La gourde est en polymère imperméable aux liquides mais perméable aux gaz.
- La première bouchée
Dans le cadre d’un traitement quotidien par voie orale, ce médicament prend place au moment de passer à table. à la mise du couvert, il vient épouser les dents de la fourchette. La première bouchée du patient sera alors thérapeutique.
- Le verre air
Dans le cadre d’un traitement de fond contre l’asthme, la posologie prescrite est une gorgée d’air matin et soir. Le principe de diffusion du produit s’actionne simplement en inclinant le contenant. La gestuelle s’apparente ainsi à celle de boire dans un verre. Le verre à air prend place sur la table de nuit. Il ne se range pas, il ne se cache pas, il se pose.

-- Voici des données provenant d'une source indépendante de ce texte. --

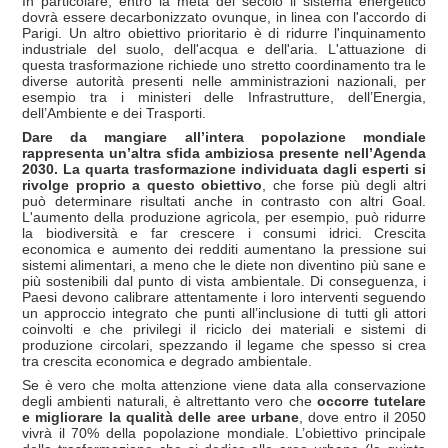
In particolare, entro la metà del secolo il sistema energetico
dovrà essere decarbonizzato ovunque, in linea con l'accordo di
Parigi. Un altro obiettivo prioritario è di ridurre l'inquinamento
industriale del suolo, dell'acqua e dell'aria. L'attuazione di
questa trasformazione richiede uno stretto coordinamento tra le
diverse autorità presenti nelle amministrazioni nazionali, per
esempio tra i ministeri delle Infrastrutture, dell’Energia,
dell’Ambiente e dei Trasporti.
Dare da mangiare all’intera popolazione mondiale
rappresenta un’altra sfida ambiziosa presente nell’Agenda
2030. La quarta trasformazione individuata dagli esperti si
rivolge proprio a questo obiettivo
, che forse più degli altri
può determinare risultati anche in contrasto con altri Goal.
L'aumento della produzione agricola, per esempio, può ridurre
la biodiversità e far crescere i consumi idrici. Crescita
economica e aumento dei redditi aumentano la pressione sui
sistemi alimentari, a meno che le diete non diventino più sane e
più sostenibili dal punto di vista ambientale. Di conseguenza, i
Paesi devono calibrare attentamente i loro interventi seguendo
un approccio integrato che punti all’inclusione di tutti gli attori
coinvolti e che privilegi il riciclo dei materiali e sistemi di
produzione circolari, spezzando il legame che spesso si crea
tra crescita economica e degrado ambientale.
Se è vero che molta attenzione viene data alla conservazione
degli ambienti naturali, è altrettanto vero che
occorre tutelare
e migliorare la qualità delle aree urbane
, dove entro il 2050
vivrà il 70% della popolazione mondiale. L’obiettivo principale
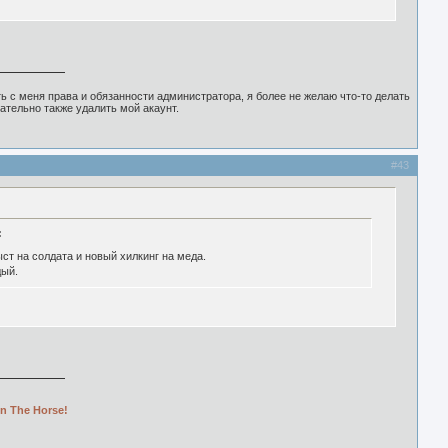
ь с меня права и обязанности администратора, я более не желаю что-то делать
ательно также удалить мой акаунт.
#43
:
ст на солдата и новый хилкинг на меда.
дый.
n The Horse!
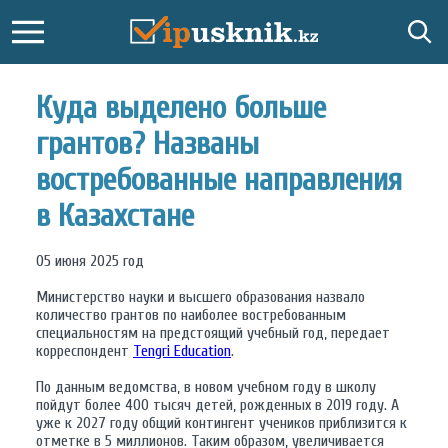
Куда выделено больше
грантов? Названы
востребованные направления
в Казахстане
05 июня 2025 год
Министерство науки и высшего образования назвало
количество грантов по наиболее востребованным
специальностям на предстоящий учебный год, передает
корреспондент
Tengri Education
.
По данным ведомства, в новом учебном году в школу
пойдут более 400 тысяч детей, рожденных в 2019 году. А
уже к 2027 году общий контингент учеников приблизится к
отметке в 5 миллионов. Таким образом, увеличивается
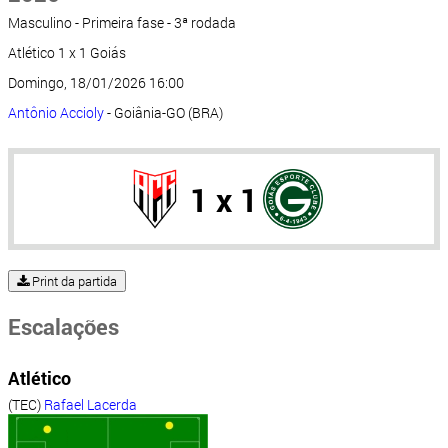
Masculino - Primeira fase - 3ª rodada
Atlético 1 x 1 Goiás
Domingo, 18/01/2026 16:00
Antônio Accioly
- Goiânia-GO (BRA)
1 x 1
Print da partida
Escalações
Atlético
(TEC)
Rafael Lacerda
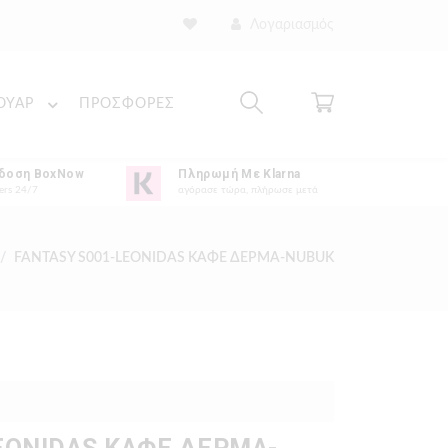
Λογαριασμός
ΟΥΑΡ
ΠΡΟΣΦΟΡΕΣ
δοση BoxNow
Πληρωμή Με Klarna
ers 24/7
αγόρασε τώρα, πλήρωσε μετά
FANTASY S001-LEONIDAS ΚΑΦΕ ΔΕΡΜΑ-NUBUK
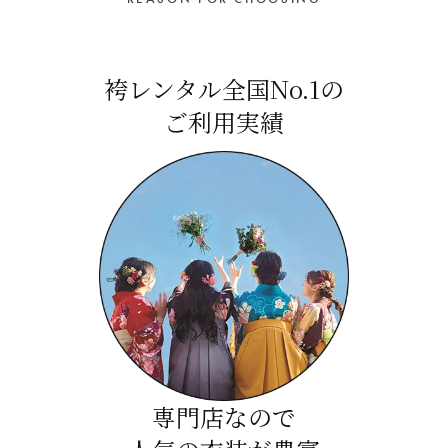
袴レンタル全国No.1の
ご利用実績
専門店なので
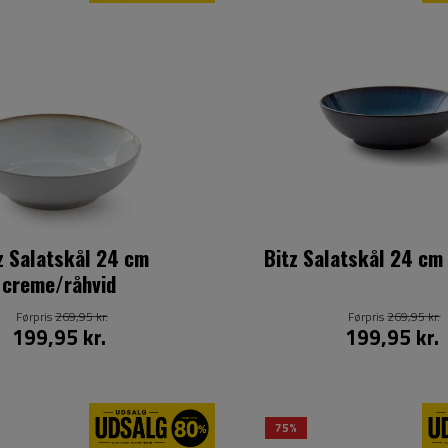
z Salatskål 24 cm
Bitz Salatskål 24 cm
creme/råhvid
Førpris
269,95 kr.
Førpris
269,95 kr.
199,95 kr.
199,95 kr.
75%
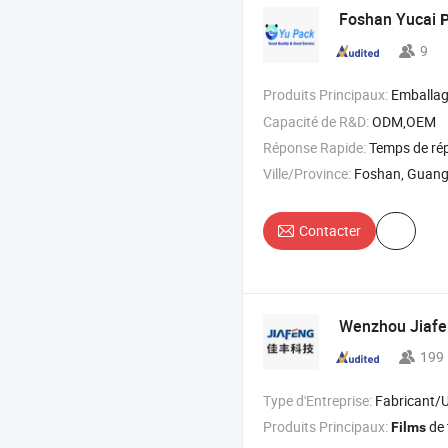
Foshan Yucai
P
9
Produits Principaux:
Emballa
Capacité de R&D:
ODM,OEM
Réponse Rapide:
Temps de ré
Ville/Province:
Foshan, Guan
Contacter
Wenzhou Jiafen
199
Type d'Entreprise:
Fabricant/Usine & 
Produits Principaux:
de transfer
Films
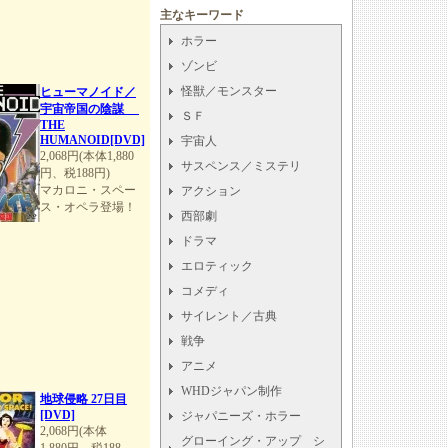
主なキーワード
ホラー
ゾンビ
怪獣／モンスター
ヒューマノイド／
宇宙帝国の陰謀
ＳＦ
THE
HUMANOID[DVD]
宇宙人
2,068円(本体1,880
サスペンス／ミステリ
円、税188円)
マカロニ・スペー
アクション
ス・オペラ登場！
西部劇
ドラマ
エロティック
コメディ
サイレント／古典
戦争
アニメ
WHDジャパン制作
地球侵略 27日目
[DVD]
ジャパニーズ・ホラー
2,068円(本体
グローイング・アップ シ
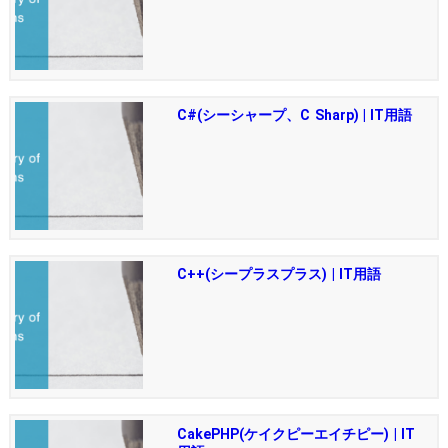
C#(シーシャープ、C Sharp) | IT用語
C++(シープラスプラス) | IT用語
CakePHP(ケイクピーエイチピー) | IT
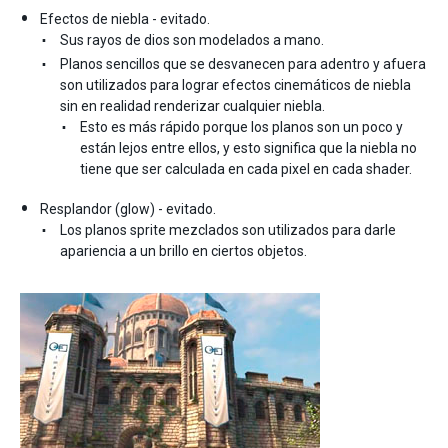
Efectos de niebla - evitado.
Sus rayos de dios son modelados a mano.
Planos sencillos que se desvanecen para adentro y afuera
son utilizados para lograr efectos cinemáticos de niebla
sin en realidad renderizar cualquier niebla.
Esto es más rápido porque los planos son un poco y
están lejos entre ellos, y esto significa que la niebla no
tiene que ser calculada en cada pixel en cada shader.
Resplandor (glow) - evitado.
Los planos sprite mezclados son utilizados para darle
apariencia a un brillo en ciertos objetos.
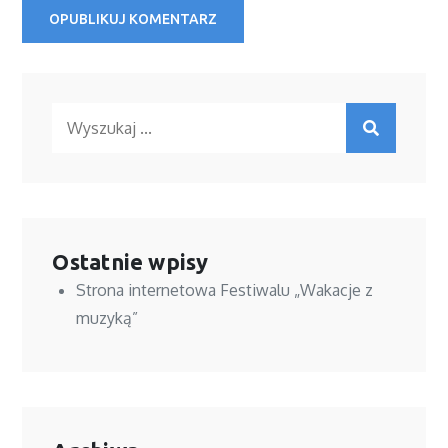
Ostatnie wpisy
Strona internetowa Festiwalu „Wakacje z
muzyką”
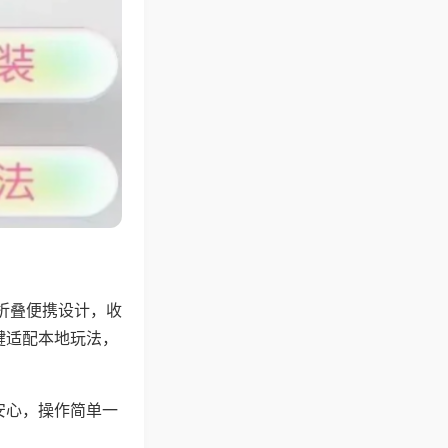
折叠便携设计，收
键适配本地玩法，
安心，操作简单一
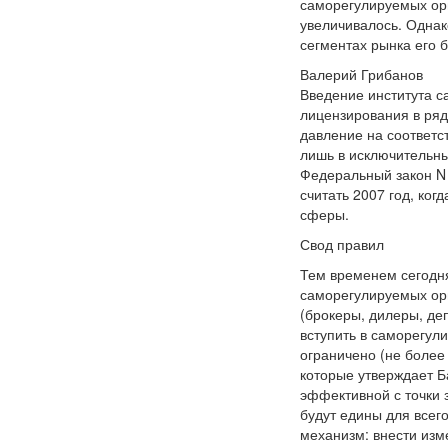
саморегулируемых орг
увеличивалось. Однак
сегментах рынка его 
Валерий Грибанов
Введение института с
лицензирования в ряд
давление на соответс
лишь в исключительны
Федеральный закон N 
считать 2007 год, ко
сферы.
Свод правил
Тем временем сегодня
саморегулируемых орг
(брокеры, дилеры, де
вступить в саморегул
ограничено (не более
которые утверждает Б
эффективной с точки 
будут едины для всег
механизм: внести изм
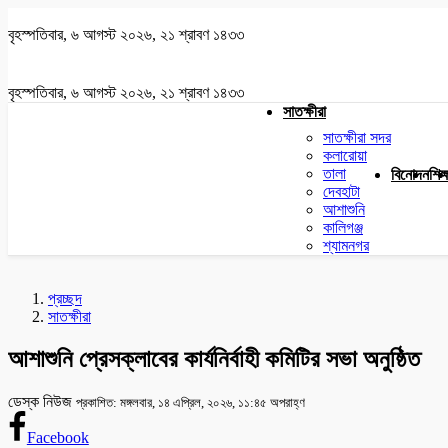
বৃহস্পতিবার, ৬ আগস্ট ২০২৬, ২১ শ্রাবণ ১৪৩৩
বৃহস্পতিবার, ৬ আগস্ট ২০২৬, ২১ শ্রাবণ ১৪৩৩
সাতক্ষীরা
সাতক্ষীরা সদর
কলারোয়া
তালা
বিনোদন
শিক্
দেবহাটা
আশাশুনি
কালিগঞ্জ
শ্যামনগর
প্রচ্ছদ
সাতক্ষীরা
আশাশুনি প্রেসক্লাবের কার্যনির্বাহী কমিটির সভা অনুষ্ঠিত
ডেস্ক নিউজ
প্রকাশিত: মঙ্গলবার, ১৪ এপ্রিল, ২০২৬, ১১:৪৫ অপরাহ্ণ
Facebook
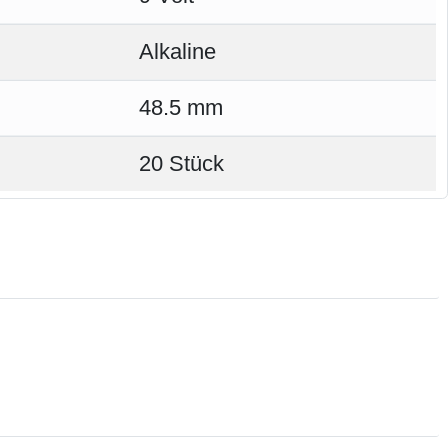
Alkaline
48.5 mm
20 Stück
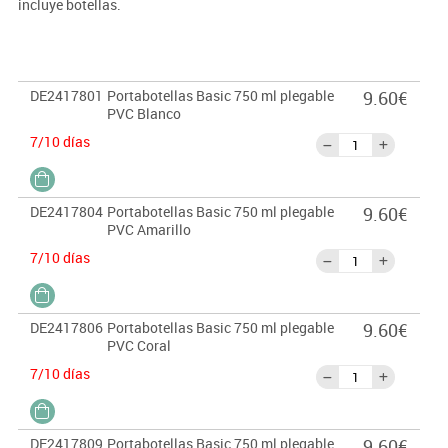
incluye botellas.
DE2417801
Portabotellas Basic 750 ml plegable
9.60€
PVC Blanco
7/10 días
DE2417804
Portabotellas Basic 750 ml plegable
9.60€
PVC Amarillo
7/10 días
DE2417806
Portabotellas Basic 750 ml plegable
9.60€
PVC Coral
7/10 días
DE2417809
Portabotellas Basic 750 ml plegable
9.60€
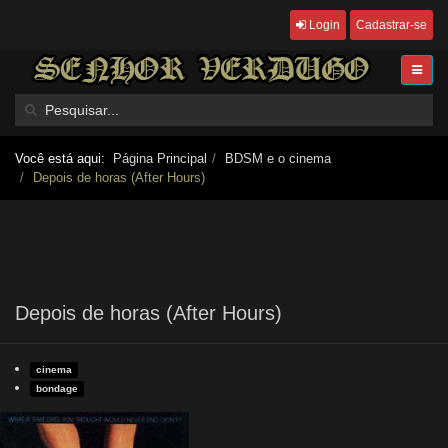
Login
Cadastrar-se
Você está aqui:
Página Principal
BDSM e o cinema
Depois de horas (After Hours)
Depois de horas (After Hours)
cinema
bondage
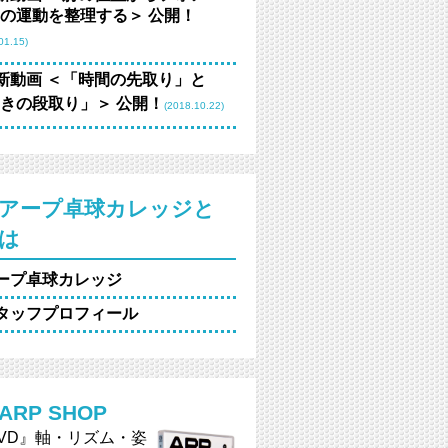
の運動を整理する＞ 公開！
01.15)
新動画 ＜「時間の先取り」と
きの段取り」＞ 公開！
(2018.10.22)
アープ卓球カレッジと
は
ープ卓球カレッジ
タッフプロフィール
ARP SHOP
VD』軸・リズム・姿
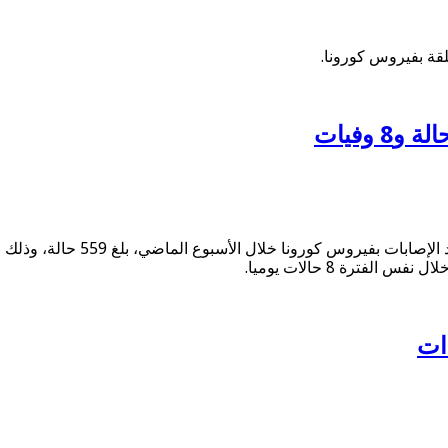
لقة بفيروس كورونا.
أعلنت وزارة الصحة والسكان، الي
فترة 8 حالات يوميا.
ات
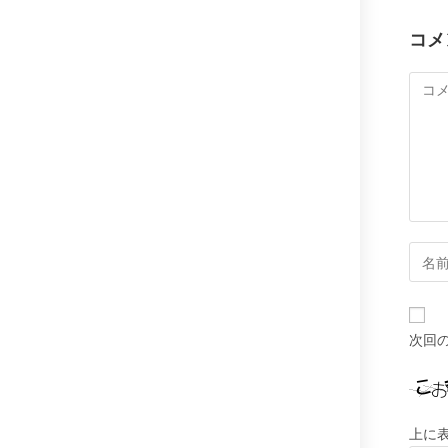
コメ
コ
メ
ン
ト
コ
メ
ン
ト
次回
す
る
名
前
上に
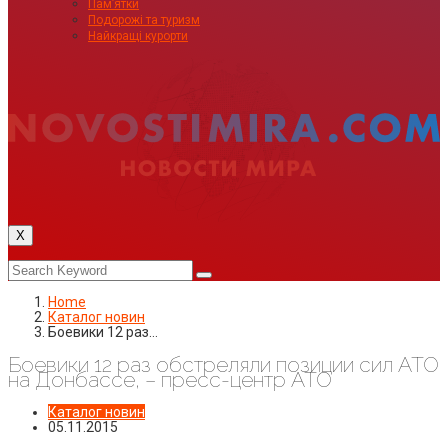
Пам’ятки
Подорожі та туризм
Найкращі курорти
X
Home
Каталог новин
Боевики 12 раз…
Боевики 12 раз обстреляли позиции сил АТО
на Донбассе, – пресс-центр АТО
Каталог новин
05.11.2015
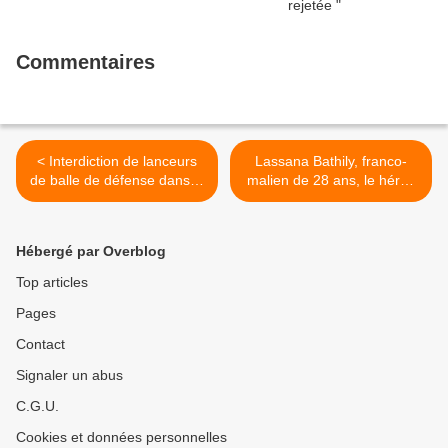
présidentielle.
Commentaires
< Interdiction de lanceurs
Lassana Bathily, franco-
de balle de défense dans le
malien de 28 ans, le héros
cadre du maintien de l’ordre
de l'hyper-casher, président
- Question écrite au
du Comité de soutien à Ian
gouvernement de Christine
Brossat et à la liste PCF >
Hébergé par Overblog
Prunaud, sénatrice
communiste des Côtes
Top articles
d'Armor (6 février 2019)
Pages
Contact
Signaler un abus
C.G.U.
Cookies et données personnelles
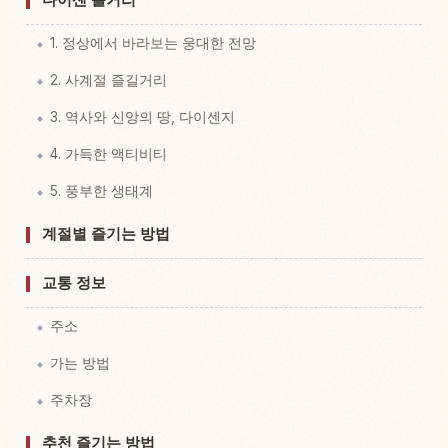
1. 정상에서 바라보는 웅대한 전망
2. 사계절 즐길거리
3. 역사와 신앙의 땅, 다이센지
4. 가득한 액티비티
5. 풍부한 생태계
계절별 즐기는 방법
교통 정보
주소
가는 방법
주차장
추천 즐기는 방법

- Le Mouchoir thérapeutique
Dans le cadre d’une rhinite allergique, une petite dose de traitement à s’administrer par voie nasale est intégrée dans un mouchoir en papier.
Le mouchoir devient alors objet thérapeutique à part entière, il traite le mal et endigue les symptômes.
- Le médicament au cm
Ce traitement d’oestrogène se présente comme un chapelet constitué d’unidoses nasales.
Le médecin traitant prescrit une durée de traitement que le pharmacien convertit en longueur de traitement. Lors de la délivrance du traitement s’imprime sur chaque dose la posologie a respecter, au jour le jour.
- Le feutre thérapeutique
Cet antalgique pour douleurs chroniques est un médicament systémique qui agit sur l’ensemble des symptômes. Il suffit d’écrire sur la douleur chaque jour et de retirer la cartouche utilisée pour une journée. Le produit transdermique est couplé à une encre sympathique qui disparaît après quelques minutes.
- Antibiotique par strates
Le principe de ce médicament est de s’effeuiller comme un oignon. On en consomme une couche par jour, de la couche la plus sombre à la plus claire, jusqu’à arriver au cœur, à la dernière gélule, celle de la guérison.
- Le troisième poumon
Il s’agit d’un traitement de fond contre l’asthme. Le patient refusant sa maladie occulte d’autant plus une médication quotidienne qu’il juge alors inutile. Le principe de cet objet thérapeutique est de créer une relation de dépendance.
Mais ici c’est le médicament qui est dépendant du patient. Entre deux prises, le volume du médicament augmente affichant son propre dérèglement physiologique et indiquant ainsi au patient l’urgence de la prise. Une fois la prise effectuée, le volume redevient plat et se gonflera à nouveau jusqu’à la prochaine prise.
- Liquid Bone
Liquid Bone est prescrit comme traitement contre l’ostéoporose. (dégradation progressive de la structure osseuse). Son concept s’appuie sur la Théorie des signatures : Pensée influente née au XVI siècle selon laquelle la forme et l’aspect du remède en déterminent les vertus thérapeutiques.
Liquid Bone, qui se dissout par une effervescence progressive, agit comme un révélateur de symptômes muets. Il rend visible une pathologie invisible et la nécessité d’une médication.
- L’ordonnance
Elle fait aussi partie du traitement. Elle est le lien implicite entre le médecin, le pharmacien, le médicament et le patient.
Le principe de cette ordonnance est de matérialiser ce lien. Cette ordonnance devient en effet un sac chez le pharmacien. Elle accueille les médicaments, et les lient aux prescriptions et aux posologies à respecter.